Site Reliability Engineering 101
Some initial thoughts on thinking about establishing a Site Reliability Culture and Team
SRE Site Reliability Engineering org design organizational modelsPhoto by Goh Rhy Yan / Unsplash
Ideologies are great ways to add structure to a group of people, one I’ve gotten enamoured with is the framework of Site Reliability Engineering or ‘SRE’. That said - I’ve also been asked if the SRE culture is less culture and more cult. In my experience the execution really matters, and the fine details like working agreements can greatly shape how the culture forms around this idea. The SRE concept isn’t all that well understood, and I think that is where some of the mythos around it makes it murky and hard to approach.
What is SRE exactly? Why isn’t DevOps the same thing?
DevOps was a concept, or an idea rather than a framework as I accept it. - There was a clear industry rift in many organizations between a formal Software Developer community, and the Operations community. These two often were isolated from each other for reasons that are frankly designed around factory processes that helped the Model T come off the line, but have little positive affect anymore. DevOps was the concept of putting the two much closer together, so close that they sliced the two words together and mashed them as close as linguistically possible. Despite that, the lack of definition around what DevOps was, lead to hiring ‘DevOps Engineers’ rather than hiring developers, operations, or any role and asking them to perform in a ‘DevOps culture’.

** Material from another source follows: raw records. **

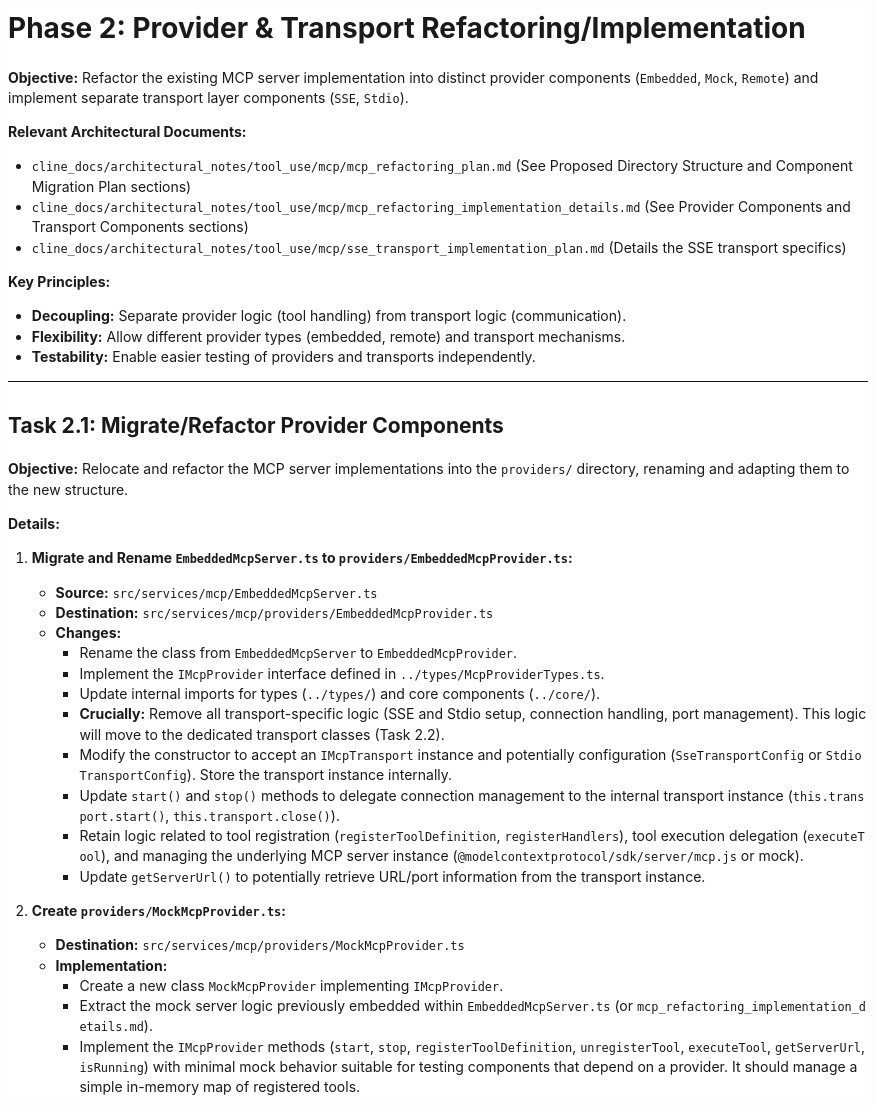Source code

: # Phase 2: Provider & Transport Refactoring/Implementation

**Objective:** Refactor the existing MCP server implementation into distinct provider components (`Embedded`, `Mock`, `Remote`) and implement separate transport layer components (`SSE`, `Stdio`).

**Relevant Architectural Documents:**
*   `cline_docs/architectural_notes/tool_use/mcp/mcp_refactoring_plan.md` (See Proposed Directory Structure and Component Migration Plan sections)
*   `cline_docs/architectural_notes/tool_use/mcp/mcp_refactoring_implementation_details.md` (See Provider Components and Transport Components sections)
*   `cline_docs/architectural_notes/tool_use/mcp/sse_transport_implementation_plan.md` (Details the SSE transport specifics)

**Key Principles:**
*   **Decoupling:** Separate provider logic (tool handling) from transport logic (communication).
*   **Flexibility:** Allow different provider types (embedded, remote) and transport mechanisms.
*   **Testability:** Enable easier testing of providers and transports independently.

---

## Task 2.1: Migrate/Refactor Provider Components

**Objective:** Relocate and refactor the MCP server implementations into the `providers/` directory, renaming and adapting them to the new structure.

**Details:**

1.  **Migrate and Rename `EmbeddedMcpServer.ts` to `providers/EmbeddedMcpProvider.ts`:**
    *   **Source:** `src/services/mcp/EmbeddedMcpServer.ts`
    *   **Destination:** `src/services/mcp/providers/EmbeddedMcpProvider.ts`
    *   **Changes:**
        *   Rename the class from `EmbeddedMcpServer` to `EmbeddedMcpProvider`.
        *   Implement the `IMcpProvider` interface defined in `../types/McpProviderTypes.ts`.
        *   Update internal imports for types (`../types/`) and core components (`../core/`).
        *   **Crucially:** Remove all transport-specific logic (SSE and Stdio setup, connection handling, port management). This logic will move to the dedicated transport classes (Task 2.2).
        *   Modify the constructor to accept an `IMcpTransport` instance and potentially configuration (`SseTransportConfig` or `StdioTransportConfig`). Store the transport instance internally.
        *   Update `start()` and `stop()` methods to delegate connection management to the internal transport instance (`this.transport.start()`, `this.transport.close()`).
        *   Retain logic related to tool registration (`registerToolDefinition`, `registerHandlers`), tool execution delegation (`executeTool`), and managing the underlying MCP server instance (`@modelcontextprotocol/sdk/server/mcp.js` or mock).
        *   Update `getServerUrl()` to potentially retrieve URL/port information from the transport instance.

2.  **Create `providers/MockMcpProvider.ts`:**
    *   **Destination:** `src/services/mcp/providers/MockMcpProvider.ts`
    *   **Implementation:**
        *   Create a new class `MockMcpProvider` implementing `IMcpProvider`.
        *   Extract the mock server logic previously embedded within `EmbeddedMcpServer.ts` (or `mcp_refactoring_implementation_details.md`).
        *   Implement the `IMcpProvider` methods (`start`, `stop`, `registerToolDefinition`, `unregisterTool`, `executeTool`, `getServerUrl`, `isRunning`) with minimal mock behavior suitable for testing components that depend on a provider. It should manage a simple in-memory map of registered tools.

Here is some reading on DevOps:
Site Reliability Engineering really goes much further, and describes not just a solution for two departments which haven’t gotten along, but really describes how to better divide work and responsibility within a company. The idea stems from a simple premise, but it has some extensive implications. Rather than have top down management be the source of direction and coordination for all things - carve out a scope of ownership and make a team fully responsible for the development, operations, health, financial success, and really as many aspects of an effort as possible for that scope. Examples of SRE in practice vary greatly company to company, but typically are found in cloud-scale, or highly distributed environments where quick effective iteration is desired. This approach hyper-localizes the conversation and creates alignment through extreme focus within the company; enabling meaningful collaboration, responsibility, high initiative, and creativity. SRE is still being defined by the industry for it’s exact definition, but the core tenets involve cross-functional dialogue and enablement for the people close to the problem to work collaboratively to solve it. It dovetails well with the idea of Squad based development since that concept also goes further to describe the even wider extent of cross-functional development. The benefits really start to show themselves when the business can more greatly scale horizontally, and deliver, operate more at greater scale without scaling management tiers so agressively. This provides more focused business spend on delivery of product/services rather than overhead.
Here is some reading on the definition of SRE:
- https://en.wikipedia.org/wiki/Site_Reliability_Engineering
- https://landing.google.com/sre/interview/ben-treynor.html
Some Definition of Squad, which can pair nicely with SRE:
- https://alexwitherspoon.com/agile-squad-organization-models/
- https://medium.com/project-management-learnings/spotify-squad-framework-part-i-8f74bcfcd761
Let’s add some ‘ure’ to the ‘cult’.
TL:DR - Do everything you can to safely build a team dynamic that supports collaboration, responsibility, high initiative, and creativity.
Culture is really hard, and it’s the influence and perception of the successful members of a community on it’s constituents that really form it over time. Many ‘small’ things add up to a combined culture as well, so it’s hard to even attempt to describe them all specifically. At the macro level however, it’s important to create a mutually beneficial environment and remove any parasitic elements you can - those will by definition drain the team with no reward and eventually destroy the team dynamic. At that point the team can’t collaborate, and start to only follow, or lose initiative, and/or eventually leave. If that’s the intention, well congratulations, you’ve built a cult! Make sure the right leaders exist to champion the SRE culture, and the business culture around it. These leaders should embody the culture you want to see, because that is who they are naturally. - Find leaders that honestly and personally value collaboration, responsibility, high initiative, and creativity.
Here are some excellent reading around building these Agile SRE work dynamics:
- https://landing.google.com/sre/book.html
- https://engineering.linkedin.com/blog/2017/05/building-the-sre-culture-at-linkedin
Hopefully, this has been a primer on what SRE can be, and give you some ideas to consider how a SRE framework could help enable better collaboration and quality of execution. I found that in environments that were exceptionally good; the culture helped share ownership, which caused more collaboration, which in turn increased quality and reduced risk.